[Excerpt to read]
--------------------------------------------------

Q.
How can I plan to avoid federal estate taxes
upon death if my estate is larger than the
exempt amount?
A.
Everyone has a lifetime exemption
from federal estate tax during life or upon
death. During your life, you may make gifts of $11,000 or
less per person and not create any taxable
event. If your gift is greater than $11,000,
you may elect to pay a gift tax, or you may
elect to file a gift tax return and utilize part
of your exemption.
If you are married and have more
than the exempt amount, you should not
leave your entire estate to your spouse if you
wish to avoid federal estate tax. Your plan to
avoid tax might look like this:
Husband creates a trust called
“Trust A.” Husband’s trust retains up to the
exempt amount and pays wife income only and also
gives her a right of invasion of $5,000 or 5% of
principal. If husband’s trust has an excess of
the exempt amount, the balance goes to the
surviving spouse outright, using the unlimited
marital deduction. This method allows the
husband to retain his exemption, in addition to
his making maximum use of his unlimited marital
deduction. The wife has the same type of trust
in reverse, and upon the second death, the
husband and wife can now leave twice the exempt
amount tax-free.

--------------------------------------------------

[Record extracts]
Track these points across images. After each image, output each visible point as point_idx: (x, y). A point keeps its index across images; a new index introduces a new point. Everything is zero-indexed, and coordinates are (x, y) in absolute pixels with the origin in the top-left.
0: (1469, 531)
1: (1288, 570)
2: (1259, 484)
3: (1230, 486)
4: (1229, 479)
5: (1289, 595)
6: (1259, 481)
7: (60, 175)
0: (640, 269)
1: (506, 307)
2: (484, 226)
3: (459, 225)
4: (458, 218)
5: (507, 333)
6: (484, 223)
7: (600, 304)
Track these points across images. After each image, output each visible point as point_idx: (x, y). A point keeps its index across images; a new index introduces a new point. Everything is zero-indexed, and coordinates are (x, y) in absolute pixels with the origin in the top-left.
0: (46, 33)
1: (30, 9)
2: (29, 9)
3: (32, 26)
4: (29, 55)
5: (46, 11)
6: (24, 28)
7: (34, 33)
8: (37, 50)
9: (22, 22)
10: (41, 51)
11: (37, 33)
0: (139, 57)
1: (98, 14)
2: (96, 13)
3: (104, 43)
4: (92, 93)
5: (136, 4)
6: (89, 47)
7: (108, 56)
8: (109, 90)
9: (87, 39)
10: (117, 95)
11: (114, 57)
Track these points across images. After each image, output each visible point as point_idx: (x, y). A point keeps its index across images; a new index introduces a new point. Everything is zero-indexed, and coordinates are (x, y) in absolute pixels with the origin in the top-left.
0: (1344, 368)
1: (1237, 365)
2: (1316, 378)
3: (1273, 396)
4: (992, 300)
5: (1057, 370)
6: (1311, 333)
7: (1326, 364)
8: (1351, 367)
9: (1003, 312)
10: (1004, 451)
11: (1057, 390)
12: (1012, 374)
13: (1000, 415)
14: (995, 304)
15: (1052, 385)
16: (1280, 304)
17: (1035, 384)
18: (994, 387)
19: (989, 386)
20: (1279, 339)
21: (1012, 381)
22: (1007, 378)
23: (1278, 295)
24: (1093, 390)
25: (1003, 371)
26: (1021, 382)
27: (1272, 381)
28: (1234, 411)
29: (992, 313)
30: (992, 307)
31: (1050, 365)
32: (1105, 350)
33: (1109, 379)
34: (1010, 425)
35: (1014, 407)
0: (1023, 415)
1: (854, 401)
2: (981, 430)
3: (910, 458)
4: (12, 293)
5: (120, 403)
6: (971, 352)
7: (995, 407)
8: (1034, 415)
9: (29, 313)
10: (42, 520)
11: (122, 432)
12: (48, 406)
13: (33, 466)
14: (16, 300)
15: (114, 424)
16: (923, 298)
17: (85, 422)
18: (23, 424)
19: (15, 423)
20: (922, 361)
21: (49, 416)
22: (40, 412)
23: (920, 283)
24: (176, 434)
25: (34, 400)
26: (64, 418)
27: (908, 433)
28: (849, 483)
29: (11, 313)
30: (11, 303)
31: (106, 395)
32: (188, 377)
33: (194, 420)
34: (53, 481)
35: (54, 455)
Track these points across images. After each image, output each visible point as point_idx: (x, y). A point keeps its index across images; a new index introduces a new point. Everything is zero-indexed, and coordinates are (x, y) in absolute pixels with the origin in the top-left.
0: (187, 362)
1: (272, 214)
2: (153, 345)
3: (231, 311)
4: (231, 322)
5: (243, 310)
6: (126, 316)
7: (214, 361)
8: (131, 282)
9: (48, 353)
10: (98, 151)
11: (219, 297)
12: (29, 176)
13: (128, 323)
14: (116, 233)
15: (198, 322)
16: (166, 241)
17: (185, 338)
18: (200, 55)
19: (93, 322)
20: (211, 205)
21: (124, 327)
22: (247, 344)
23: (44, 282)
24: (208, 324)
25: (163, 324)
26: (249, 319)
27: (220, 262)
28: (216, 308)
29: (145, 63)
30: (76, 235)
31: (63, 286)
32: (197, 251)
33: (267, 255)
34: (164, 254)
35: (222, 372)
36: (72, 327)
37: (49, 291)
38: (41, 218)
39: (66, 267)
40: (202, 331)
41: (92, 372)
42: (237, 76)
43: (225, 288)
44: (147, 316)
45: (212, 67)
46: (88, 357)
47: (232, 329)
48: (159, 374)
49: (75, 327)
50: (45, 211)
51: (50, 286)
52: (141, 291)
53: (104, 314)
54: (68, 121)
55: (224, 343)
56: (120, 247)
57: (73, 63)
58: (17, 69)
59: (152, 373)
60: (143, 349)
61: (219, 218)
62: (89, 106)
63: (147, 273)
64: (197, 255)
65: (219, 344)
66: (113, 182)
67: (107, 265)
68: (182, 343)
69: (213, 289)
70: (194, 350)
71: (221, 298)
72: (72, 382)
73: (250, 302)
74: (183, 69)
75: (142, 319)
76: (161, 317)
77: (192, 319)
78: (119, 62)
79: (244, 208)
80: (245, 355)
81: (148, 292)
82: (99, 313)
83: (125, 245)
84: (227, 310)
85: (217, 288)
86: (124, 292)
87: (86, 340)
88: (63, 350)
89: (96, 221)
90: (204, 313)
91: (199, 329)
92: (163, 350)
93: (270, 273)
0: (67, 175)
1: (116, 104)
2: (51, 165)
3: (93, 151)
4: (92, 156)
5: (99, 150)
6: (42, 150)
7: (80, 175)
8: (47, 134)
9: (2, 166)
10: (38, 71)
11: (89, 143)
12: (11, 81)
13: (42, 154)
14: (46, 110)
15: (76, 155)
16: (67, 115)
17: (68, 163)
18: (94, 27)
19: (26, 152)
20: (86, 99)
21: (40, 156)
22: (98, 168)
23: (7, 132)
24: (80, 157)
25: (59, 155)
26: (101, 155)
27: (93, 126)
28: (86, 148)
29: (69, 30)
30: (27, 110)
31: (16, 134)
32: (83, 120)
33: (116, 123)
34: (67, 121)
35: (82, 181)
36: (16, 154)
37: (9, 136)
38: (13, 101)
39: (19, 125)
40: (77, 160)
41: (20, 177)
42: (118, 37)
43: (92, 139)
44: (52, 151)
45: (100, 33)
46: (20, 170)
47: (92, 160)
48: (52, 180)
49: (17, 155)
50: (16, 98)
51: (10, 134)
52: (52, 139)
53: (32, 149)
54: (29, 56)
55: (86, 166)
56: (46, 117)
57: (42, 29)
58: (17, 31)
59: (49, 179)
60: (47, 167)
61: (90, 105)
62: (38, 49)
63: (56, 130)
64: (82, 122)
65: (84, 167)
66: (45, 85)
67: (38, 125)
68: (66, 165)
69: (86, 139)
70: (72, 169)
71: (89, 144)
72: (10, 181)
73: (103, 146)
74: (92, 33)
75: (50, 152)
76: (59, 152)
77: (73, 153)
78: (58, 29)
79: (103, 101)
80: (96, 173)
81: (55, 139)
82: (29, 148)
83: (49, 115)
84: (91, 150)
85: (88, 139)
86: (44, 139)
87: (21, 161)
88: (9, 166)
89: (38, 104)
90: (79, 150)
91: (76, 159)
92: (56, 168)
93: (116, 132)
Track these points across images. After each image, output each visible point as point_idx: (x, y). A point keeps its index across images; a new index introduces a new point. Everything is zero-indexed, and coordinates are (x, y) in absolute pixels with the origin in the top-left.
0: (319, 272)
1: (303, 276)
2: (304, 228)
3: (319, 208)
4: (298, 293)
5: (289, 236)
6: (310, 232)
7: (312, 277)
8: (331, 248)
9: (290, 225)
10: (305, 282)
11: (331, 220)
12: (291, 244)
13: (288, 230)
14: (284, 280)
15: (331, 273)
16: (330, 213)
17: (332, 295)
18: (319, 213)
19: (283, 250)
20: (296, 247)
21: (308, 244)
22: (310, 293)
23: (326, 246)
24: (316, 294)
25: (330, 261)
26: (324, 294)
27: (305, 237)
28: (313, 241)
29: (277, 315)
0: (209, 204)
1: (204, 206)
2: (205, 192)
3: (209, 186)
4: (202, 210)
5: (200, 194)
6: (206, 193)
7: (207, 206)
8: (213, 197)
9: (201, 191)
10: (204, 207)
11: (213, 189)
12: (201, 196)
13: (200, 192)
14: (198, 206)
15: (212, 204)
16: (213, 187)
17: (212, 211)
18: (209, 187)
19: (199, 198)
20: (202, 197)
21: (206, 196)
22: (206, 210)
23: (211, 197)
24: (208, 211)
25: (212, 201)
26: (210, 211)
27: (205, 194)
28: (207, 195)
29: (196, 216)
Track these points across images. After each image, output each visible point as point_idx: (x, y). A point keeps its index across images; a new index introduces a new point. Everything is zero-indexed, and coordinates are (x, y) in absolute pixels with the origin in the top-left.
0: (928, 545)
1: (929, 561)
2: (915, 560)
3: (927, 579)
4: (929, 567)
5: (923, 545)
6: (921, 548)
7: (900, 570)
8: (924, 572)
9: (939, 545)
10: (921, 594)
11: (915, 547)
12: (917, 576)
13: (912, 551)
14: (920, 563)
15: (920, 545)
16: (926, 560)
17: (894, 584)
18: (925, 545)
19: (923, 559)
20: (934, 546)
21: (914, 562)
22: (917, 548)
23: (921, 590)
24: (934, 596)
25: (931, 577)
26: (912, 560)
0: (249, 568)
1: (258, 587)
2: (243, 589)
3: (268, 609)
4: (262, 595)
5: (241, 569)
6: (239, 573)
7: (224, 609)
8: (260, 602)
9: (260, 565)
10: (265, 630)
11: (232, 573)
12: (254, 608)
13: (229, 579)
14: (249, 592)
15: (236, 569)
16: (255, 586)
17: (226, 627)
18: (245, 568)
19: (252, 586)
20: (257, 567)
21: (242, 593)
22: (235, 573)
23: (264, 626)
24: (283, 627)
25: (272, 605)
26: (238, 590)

--------------------------------------------------

[Directions]
Rewrite the stretch of the estate tax passage from "How can I plan" through "of your exemption.", putting "$12,000" wherever "$11,000" appears.

[Response to the exercise]
How can I plan to avoid federal estate taxes
upon death if my estate is larger than the
exempt amount?
A.
Everyone has a lifetime exemption
from federal estate tax during life or upon
death. During your life, you may make gifts of $12,000 or
less per person and not create any taxable
event. If your gift is greater than $12,000,
you may elect to pay a gift tax, or you may
elect to file a gift tax return and utilize part
of your exemption.